Enfin, à défaut de dessiner immédiatement une majorité de gouvernement, illusoire dans les institutions européennes, on peut au moins s’en tenir à l’idée d’une représentation des citoyens. Or, les électeurs français ont élu des gens qu’ils ne connaissent nullement, sur la base de circonscriptions artificielles. Aucun lien réel ne sera maintenu dans les cinq ans qui viennent entre les élus et les électeurs. Ces derniers ignoreront les activités de leurs députés et ceux-ci pourront négliger leurs électeurs. Or, la démocratie doit reposer sur une relation de proximité totalement absente ici.

Ce tableau particulièrement sombre d’une non-démocratie s’achève, en France, par la nette victoire d’un parti – le Front national – qui refuse justement ce système et n’a, dans le fond, pour but que d’aller au Parlement européen pour en casser le décor. Que l’un des pays fondateurs de la construction européenne ait envoyé un tel message devrait provoquer dans notre caste politique une intense et salutaire réflexion. Dans le noyau dur d’origine, il y a le gagnant (l’Allemagne) et le perdant (la France). Cet échec n’est pas dû à l’Europe, mais à la politique menée par l’oligarchie médiocre et prétentieuse qui nous gouverne. L’Europe, et singulièrement l’euro, sont devenus pour la France des pièges, trappe à désindustrialisation, trappe à déclin, trappe à identité.

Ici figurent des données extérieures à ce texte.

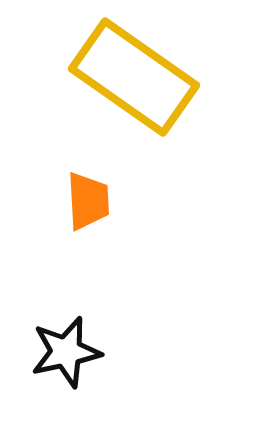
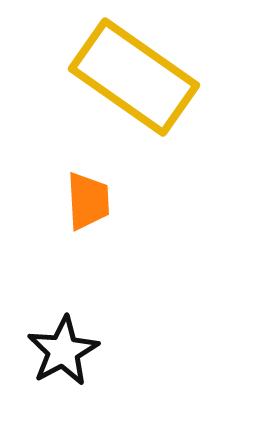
black star: moved 3 px left, 1 px up; rotated 16 degrees counterclockwise
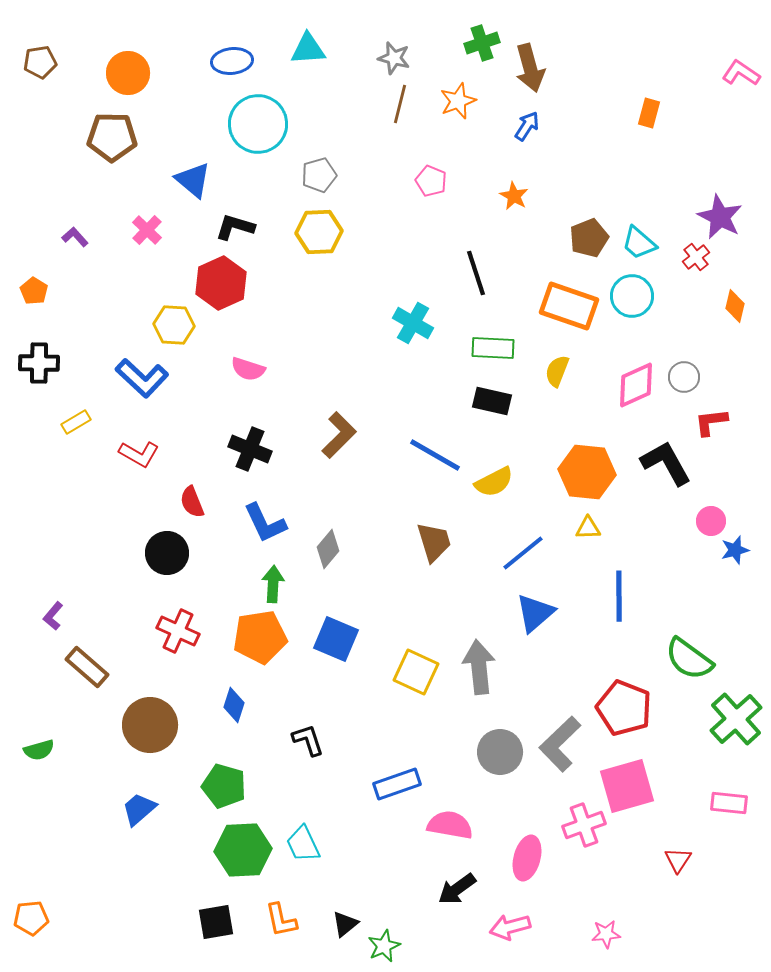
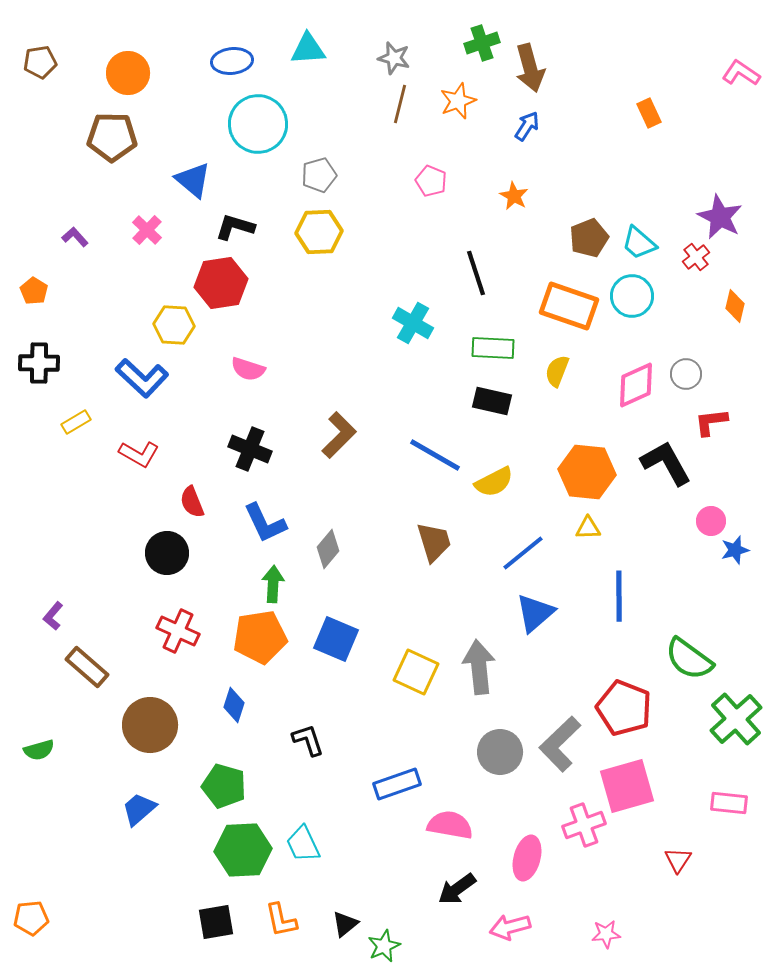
orange rectangle at (649, 113): rotated 40 degrees counterclockwise
red hexagon at (221, 283): rotated 15 degrees clockwise
gray circle at (684, 377): moved 2 px right, 3 px up
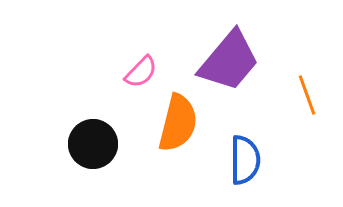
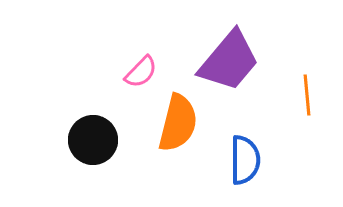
orange line: rotated 15 degrees clockwise
black circle: moved 4 px up
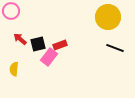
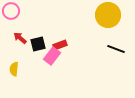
yellow circle: moved 2 px up
red arrow: moved 1 px up
black line: moved 1 px right, 1 px down
pink rectangle: moved 3 px right, 1 px up
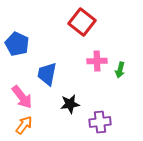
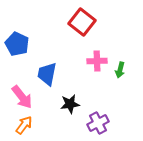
purple cross: moved 2 px left, 1 px down; rotated 20 degrees counterclockwise
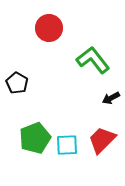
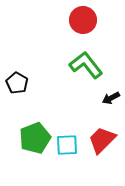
red circle: moved 34 px right, 8 px up
green L-shape: moved 7 px left, 5 px down
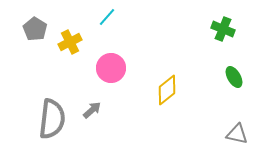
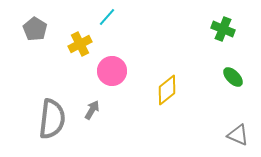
yellow cross: moved 10 px right, 2 px down
pink circle: moved 1 px right, 3 px down
green ellipse: moved 1 px left; rotated 15 degrees counterclockwise
gray arrow: rotated 18 degrees counterclockwise
gray triangle: moved 1 px right, 1 px down; rotated 10 degrees clockwise
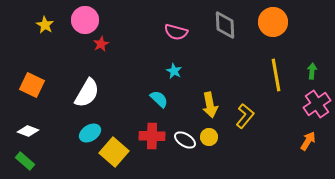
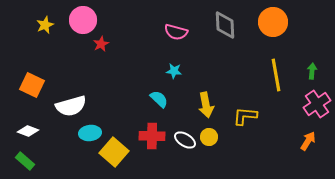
pink circle: moved 2 px left
yellow star: rotated 18 degrees clockwise
cyan star: rotated 21 degrees counterclockwise
white semicircle: moved 16 px left, 13 px down; rotated 44 degrees clockwise
yellow arrow: moved 4 px left
yellow L-shape: rotated 125 degrees counterclockwise
cyan ellipse: rotated 25 degrees clockwise
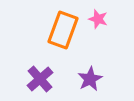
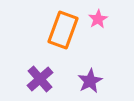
pink star: rotated 24 degrees clockwise
purple star: moved 2 px down
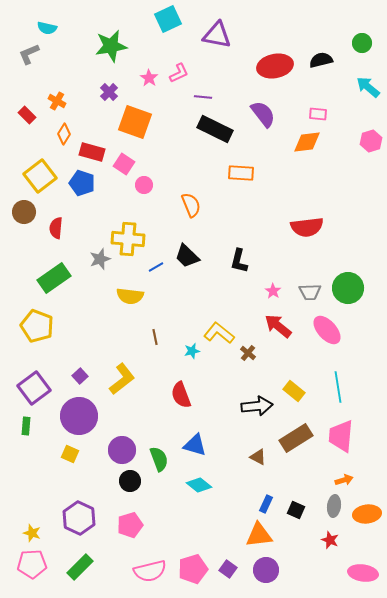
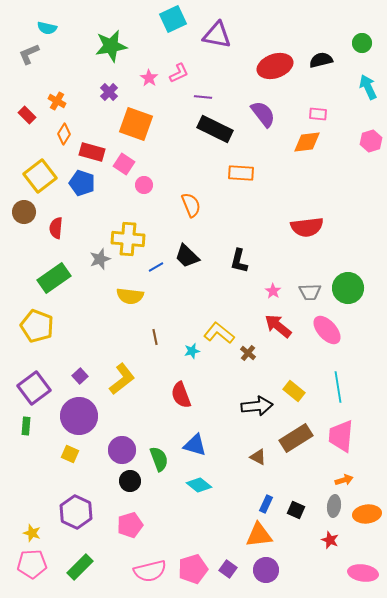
cyan square at (168, 19): moved 5 px right
red ellipse at (275, 66): rotated 8 degrees counterclockwise
cyan arrow at (368, 87): rotated 25 degrees clockwise
orange square at (135, 122): moved 1 px right, 2 px down
purple hexagon at (79, 518): moved 3 px left, 6 px up
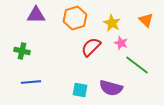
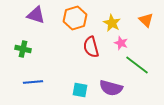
purple triangle: rotated 18 degrees clockwise
red semicircle: rotated 60 degrees counterclockwise
green cross: moved 1 px right, 2 px up
blue line: moved 2 px right
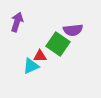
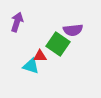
cyan triangle: rotated 42 degrees clockwise
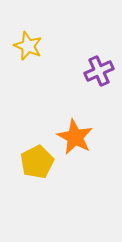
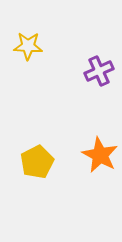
yellow star: rotated 20 degrees counterclockwise
orange star: moved 25 px right, 18 px down
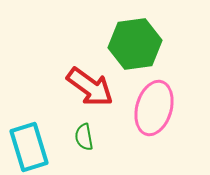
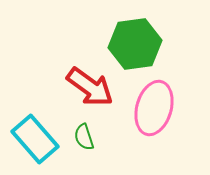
green semicircle: rotated 8 degrees counterclockwise
cyan rectangle: moved 6 px right, 8 px up; rotated 24 degrees counterclockwise
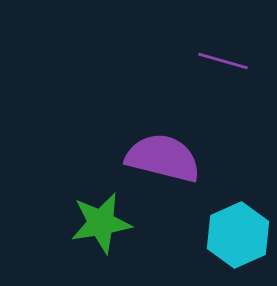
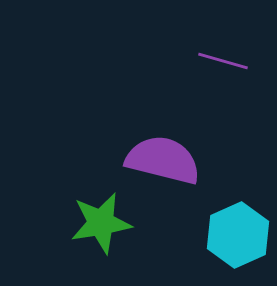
purple semicircle: moved 2 px down
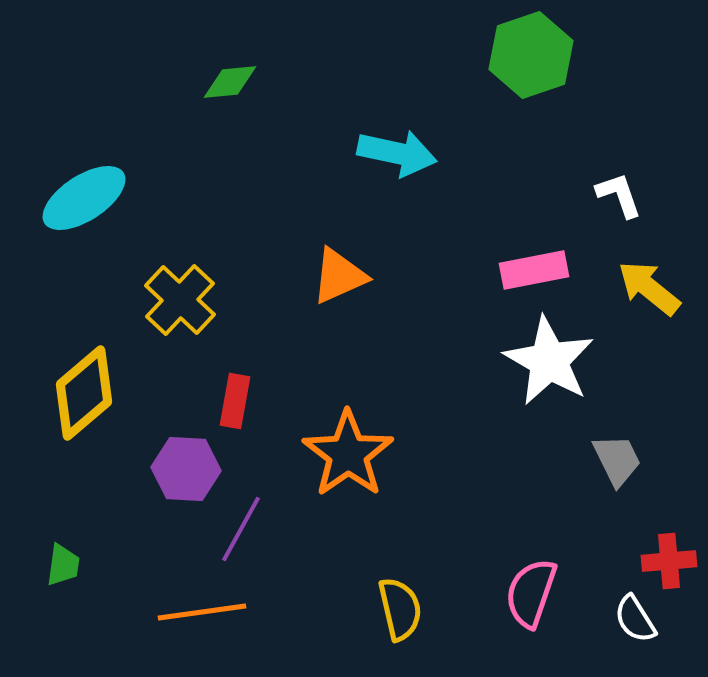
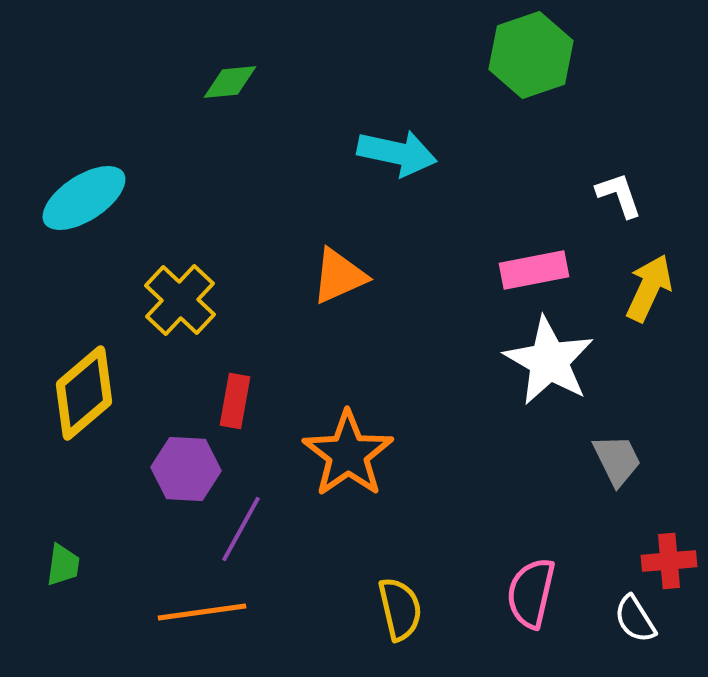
yellow arrow: rotated 76 degrees clockwise
pink semicircle: rotated 6 degrees counterclockwise
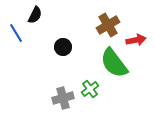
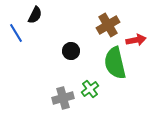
black circle: moved 8 px right, 4 px down
green semicircle: moved 1 px right; rotated 24 degrees clockwise
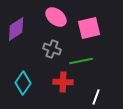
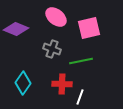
purple diamond: rotated 55 degrees clockwise
red cross: moved 1 px left, 2 px down
white line: moved 16 px left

Le score du Front national exprime ce double sentiment de rejet des politiques menées nationalement et de refus de l’Europe telle qu’elle se construit. À court de pauvres arguments pour appâter l’électeur repu ou déçu, on a fait miroiter l’élection par le Parlement du président de la Commission. Mais celle-ci demeurera, heureusement, l’émanation des gouvernements nationaux. Et si aucune majorité nette ne se dégage, il est possible qu’aucun des candidats pressentis ne soit l’heureux élu.

L’élection qui s’est terminée dimanche a donc un mérite : celui d’avoir montré que l’Europe est un simulacre, voire une caricature de démocratie. Puissent les vainqueurs du jour être capables de provoquer une rupture véritable. Mais la force de ce système absurde est précisément d’anesthésier le résultat, fût-il significatif, obtenu dans un pays. La non-démocratie européenne est bien protégée contre les risques de la vraie démocratie.